Brook adds substance to the superficial allure of Spain that fascinated French composers. For them, the Iberian peninsula’s sun and warmth represented something dangerously erotic — a place of impulsive sensuality that presented a challenge to the elegance and discipline of French music. The heady fascination with Spain shows in compositions such as Chabrier’s España, Lalo’s Symphonie espagnole and Ravel’s Rhapsodie espagnole, and it suited Bizet’s extraordinary ability to create a sense of place in his music. We hear this in the explosive opening bars of Carmen, which evoke the visceral excitement of the bull ring in Seville that will be the scene of Escamillo’s triumph and Carmen’s demise.
But almost immediately after we hear those smashing, cymbal-accented chords, we hear a second theme that takes Bizet’s drama beyond its source: Carmen’s preoccupation with fate. Against a foreboding background of tremolo strings, Carmen’s “fate theme” evokes the fatal destiny that looms ever closer for her.
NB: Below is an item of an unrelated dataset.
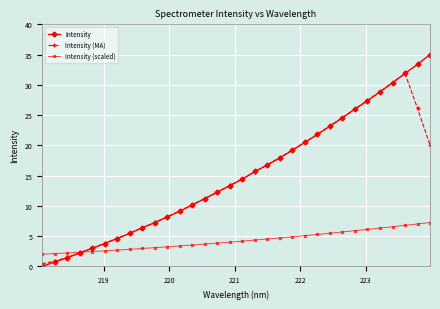

Which series has the largest total across all categories?

Intensity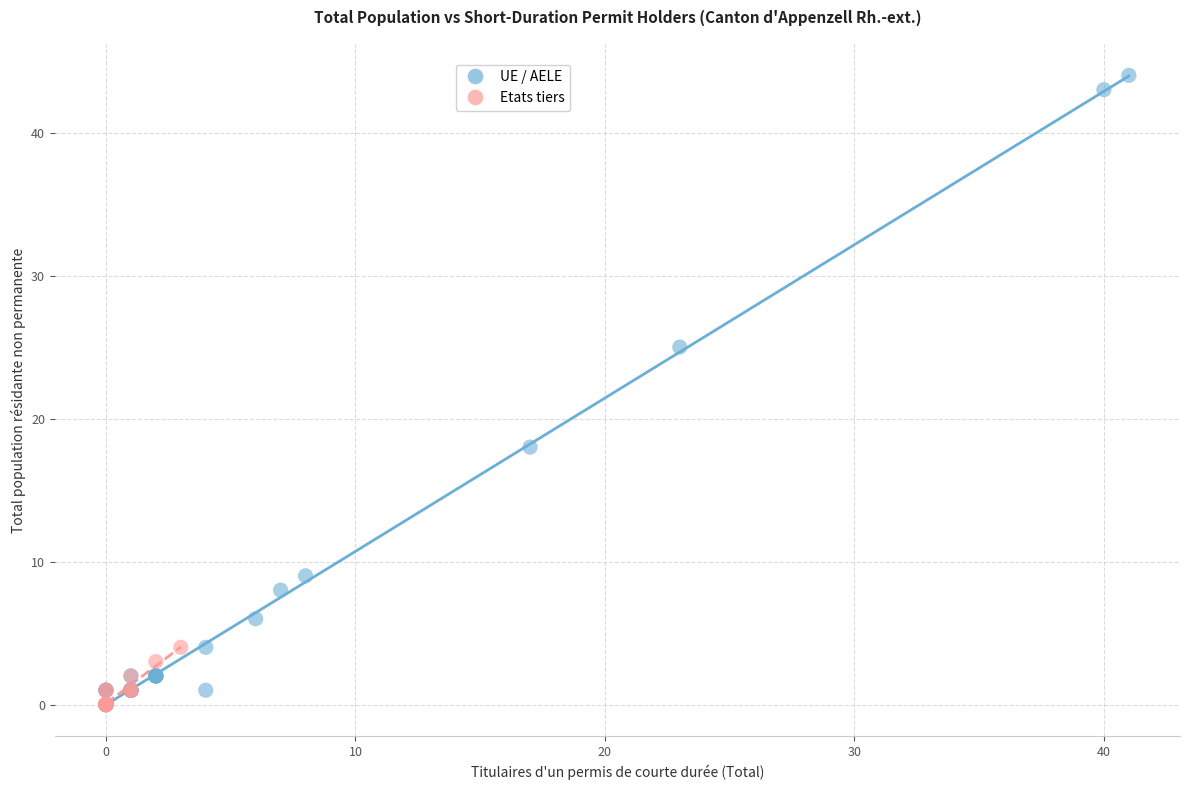

Which series reaches the maximum Y coordinate?

UE / AELE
Brook makes this motif the opera’s musical centerpiece — the reason why Carmen defies authority and ignores bourgeois convention to assert her freedom. With these chords, before the action of the opera even begins, we can sense that Carmen will do anything it takes to get what she wants. But in the end, nothing will be enough. This preoccupation with free will versus destiny was a recurrent theme in music of the Late Romantic period, and in 1888 — when Tchaikovsky was writing his fifth symphony — Carmen’s five-note “fate theme” was one of two that inspired the Russian composer in developing his own work on this subject. The other was the famous four-note theme of “fate knocking on the door” in Beethoven’s Symphony No. 5.